Experimental Study On Crossflow Instabilities In The Boundary-Layer Of Swept Wing

The experimental investigations are performed on a three-dimensional boundary layer of a 45 degree swept back flat plate, which is subject to cross-flow instability. Experiments are mainly focused on initial growth of unsteady primary instability, high frequency secondary instabilities both in natural condition and artificial high frequency excitation.Initial growths of disturbances are measured by means of hot-wire anemometry. Due to the detected signals with low signal to noise ratio, the coherence function is used to eliminate background noise during data reduction. The initial instability development has been investigated for different modes of artificial disturbances and oncoming wind speeds.Experimental studies in natural conditions are performed, where only artificial primary unsteady and steady disturbances are introduced. A high frequency secondary instability mode is detected, which rides on the primary instability wave in time domain and appears at the inflectional point of mean streamwise velocity profile. It is found to locate at the top of stationary vortex.

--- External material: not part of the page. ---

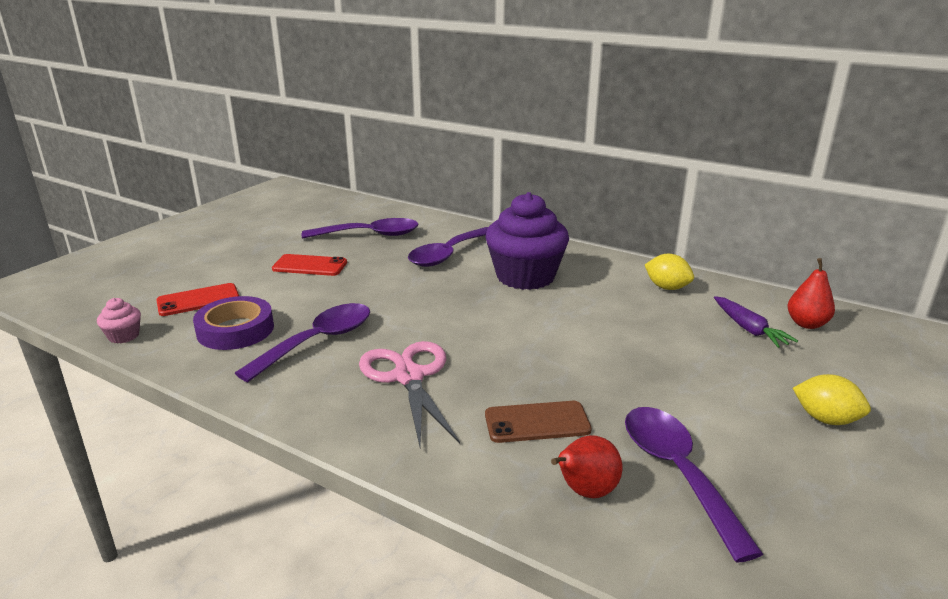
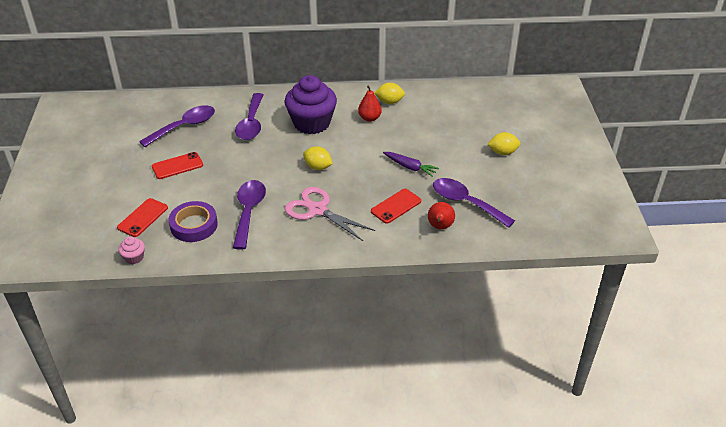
camera: 35 degrees left, 15 degrees up
(475, 325) = (318, 167): none -> yellow lemon
(537, 422) = (396, 206): brown phone -> red phone
(748, 329) = (444, 114): purple carrot -> purple carrot (410, 167)
(806, 324) = (467, 101): red pear -> red pear (369, 118)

Considerable growth rate of the mode is found and is responsible for the transition of boundary layer.Experiments with controlled excitation of primary and secondary instabilities have been performed to study the process leading to the final breakdown of laminar swept wing flow. Two types of high frequency secondary instabilities are identified. The most amplified is centered around the inflection point of streamwise velocity profile, which is interpreted as inflectional instability and has highly amplification rate. The other occurs in lower location near to wall , which is interpreted as viscous instability and has growth rate similar to primary disturbance. It only appears when high frequency disturbance is imposed. The growth rate of inflectional instability and viscous instability also saturate similarly to the primary and nonlinearly generated disturbances. The main effect of inflectional instability mode in the final breakdown seems to interact with the disturbances having developed and thus widens the frequency spectrum to turbulent state.